■ DIRECTIONS FOR THIS TASK
Return the lines of the listing unchanged, from the line with "Around what value" through the end of the listing, with both ends included. Leave the pictures out of your answer.

Quiz items based on charts:
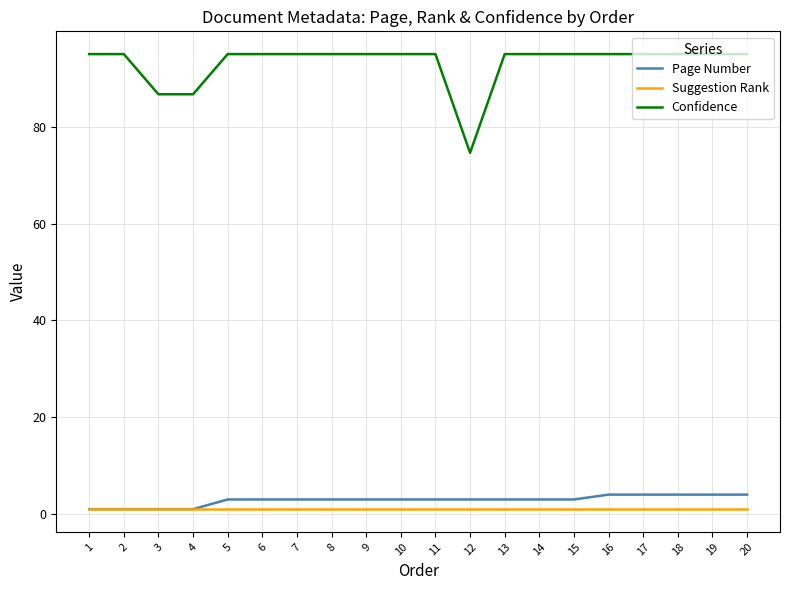

True or false: Confidence and Suggestion Rank intersect in this chart.

False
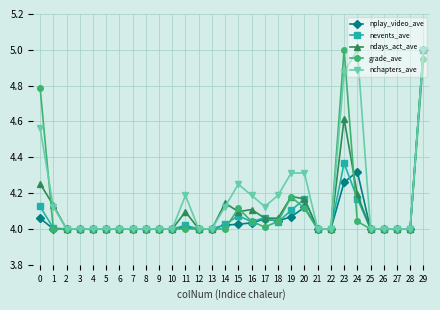

True or false: nevents_ave has more than 1 points higher than both neighbors.

True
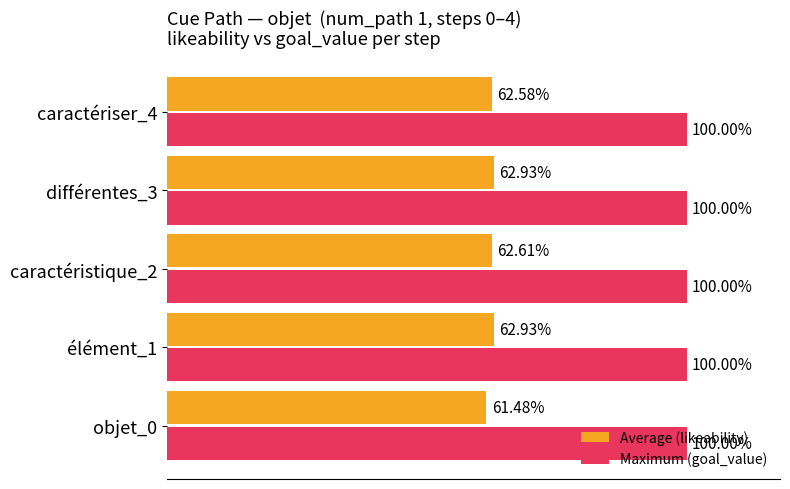

What are all the series names shown in the legend?

Average (likeability), Maximum (goal_value)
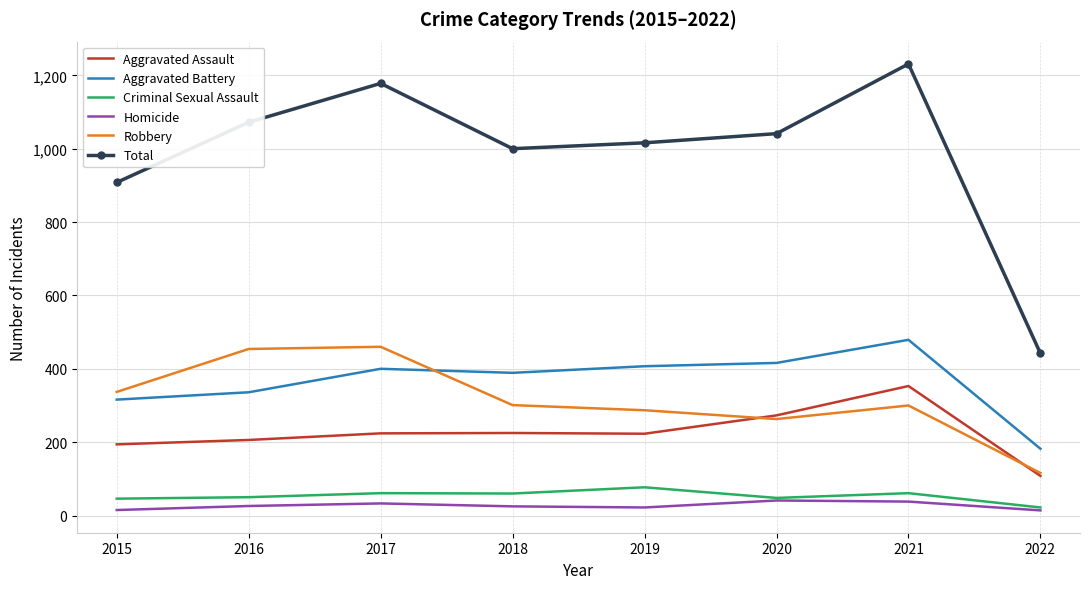

What is the total value across all series at 2017?

2356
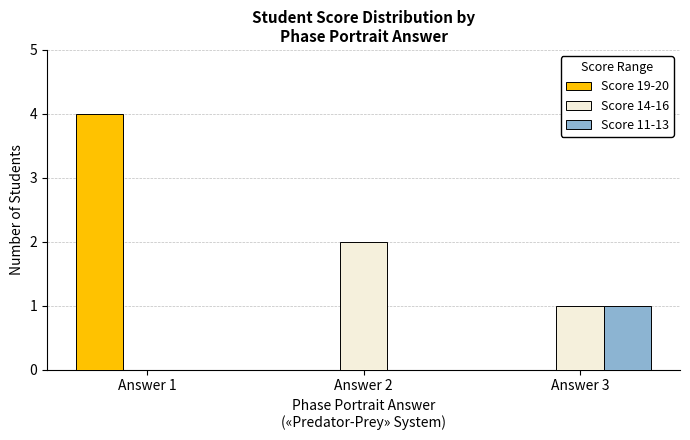

Does the chart contain stacked bars?

No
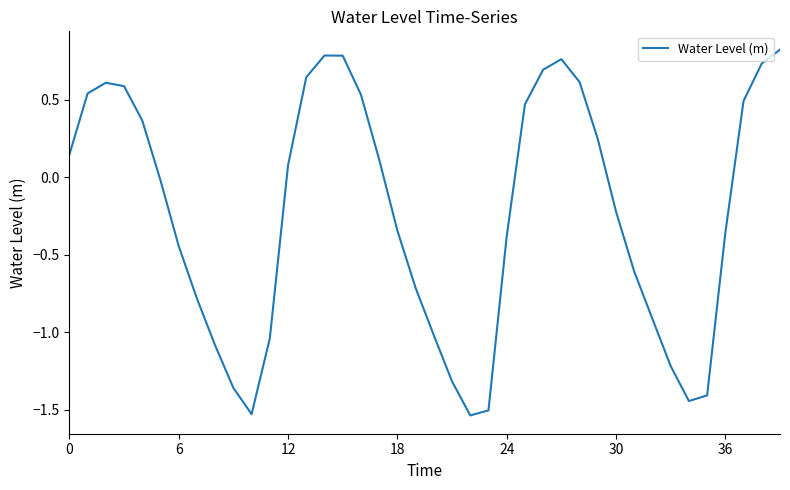

What is the difference between the maximum and minimum values?

2.4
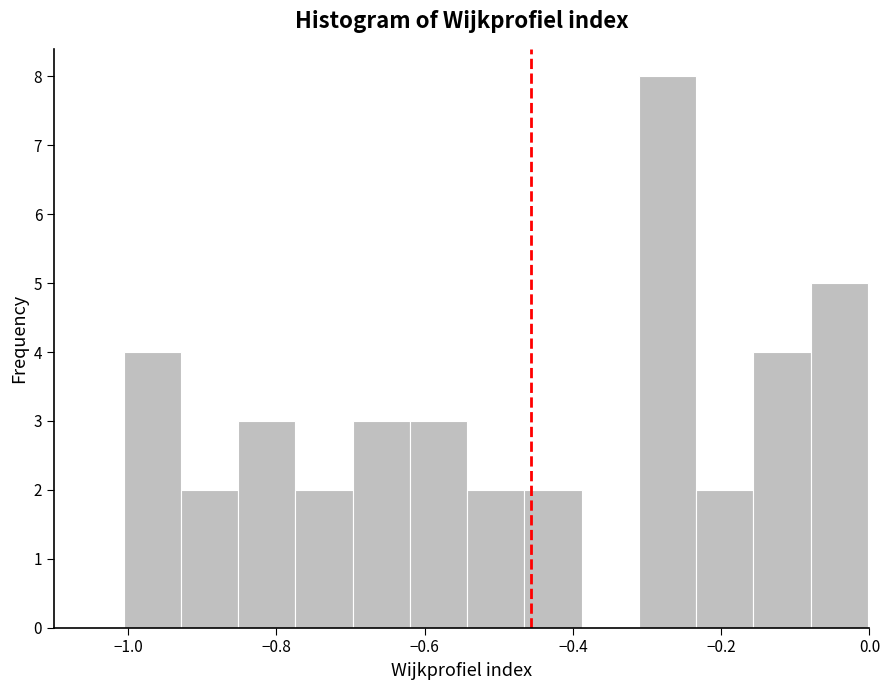

Around what value on the x-axis is the tallest bar? Give the approximate position of its centre, as read against the axis.

-0.28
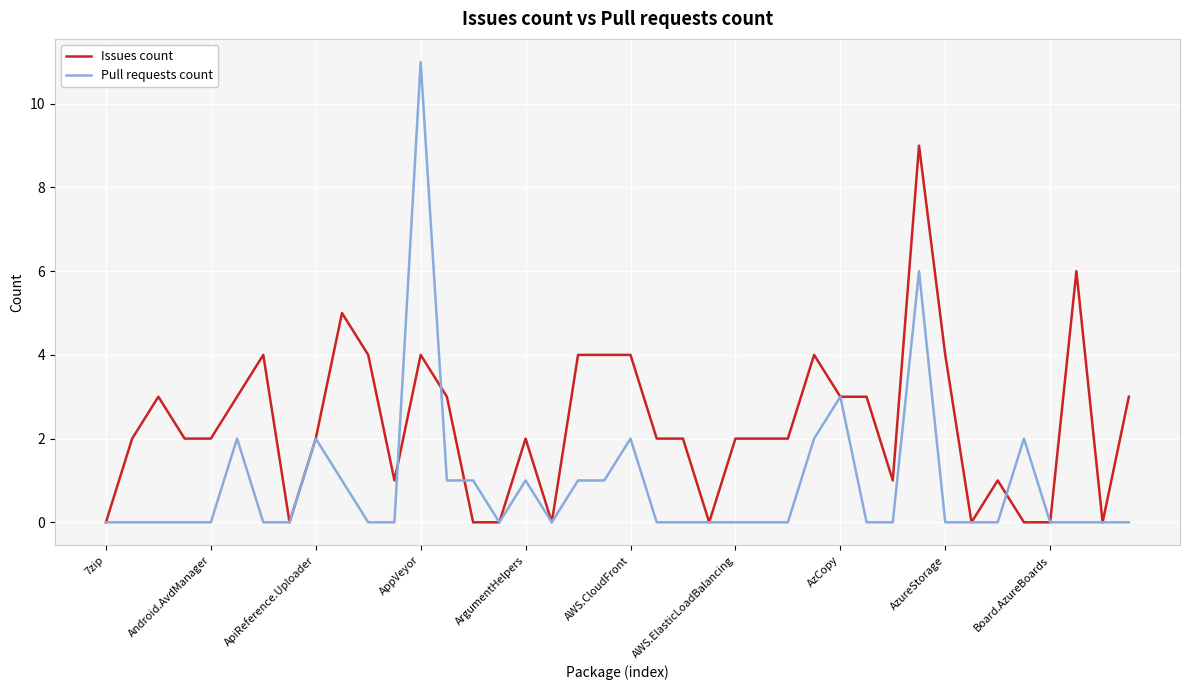

Which series has the widest spread of values?

Pull requests count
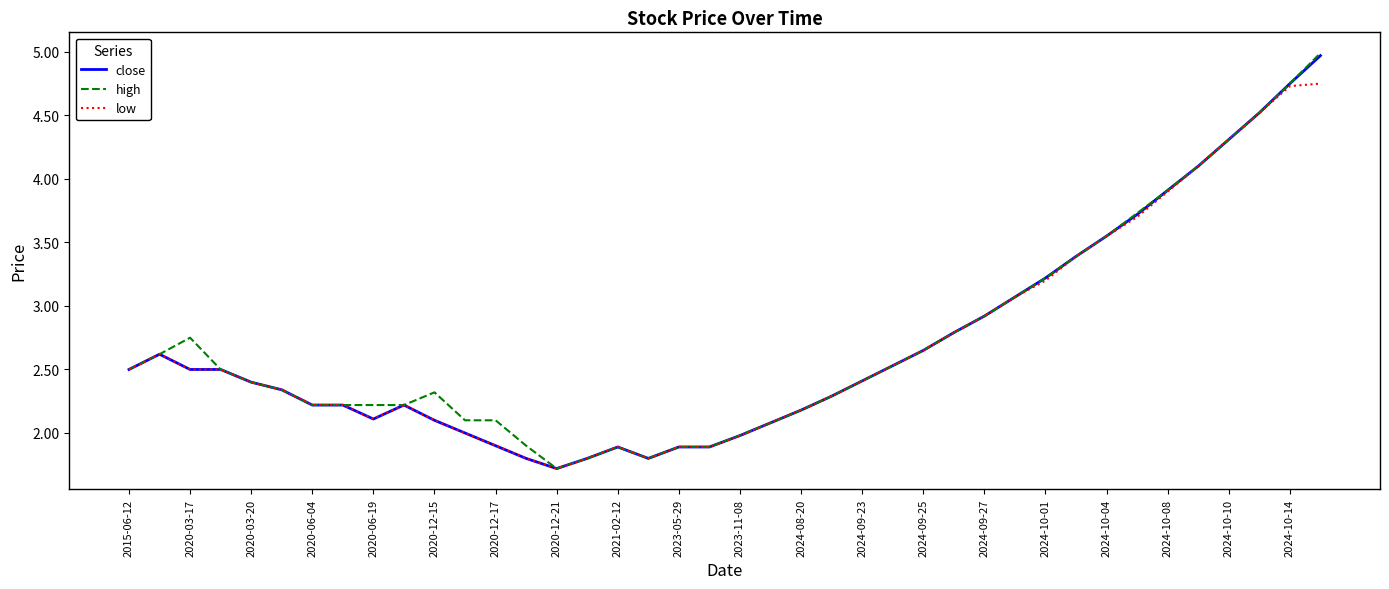

What is the average value of the low series?

2.7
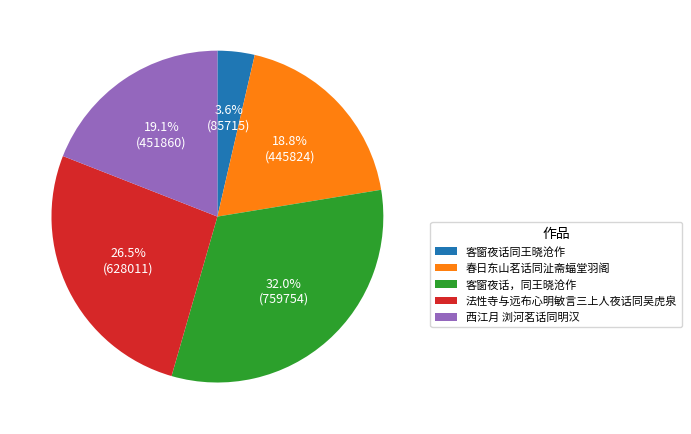

How many segments does this pie chart have?

5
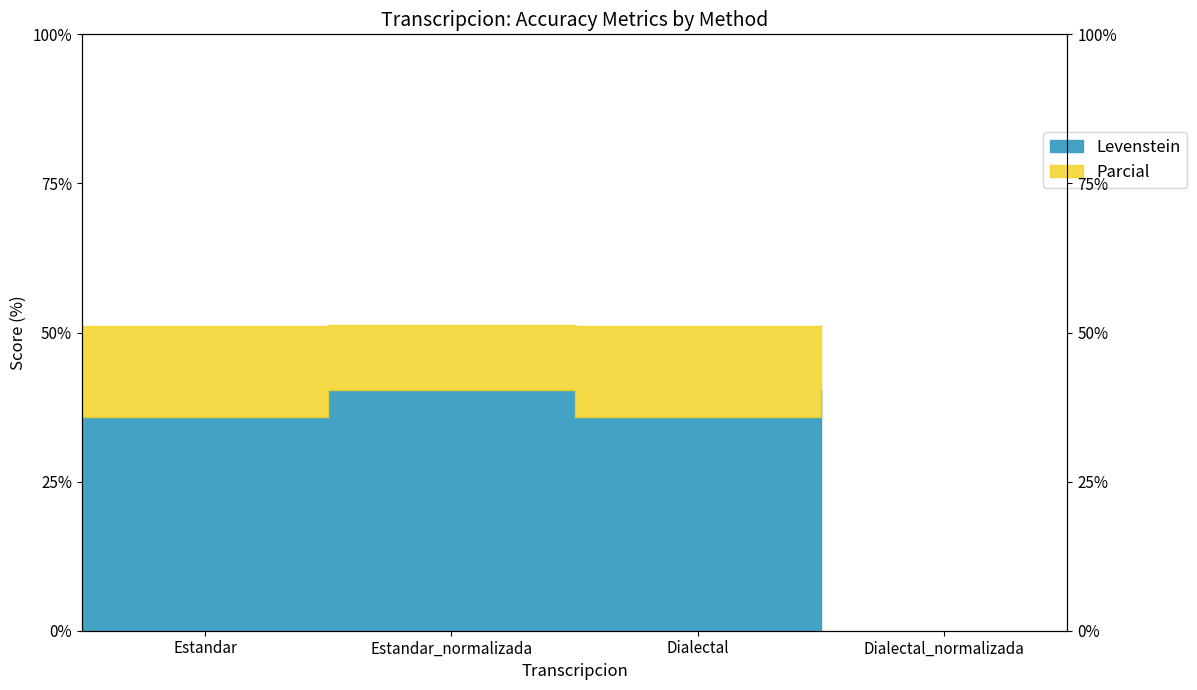

How many interior local peaks does the Parcial series have?

1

■ TASK OUTPUT
Around what value on the x-axis is the tallest bar? Give the approximate position of its centre, as read against the axis.

-0.28

Which series has the widest spread of values?

Pull requests count

What is the average value of the low series?

2.7

How many segments does this pie chart have?

5

How many interior local peaks does the Parcial series have?

1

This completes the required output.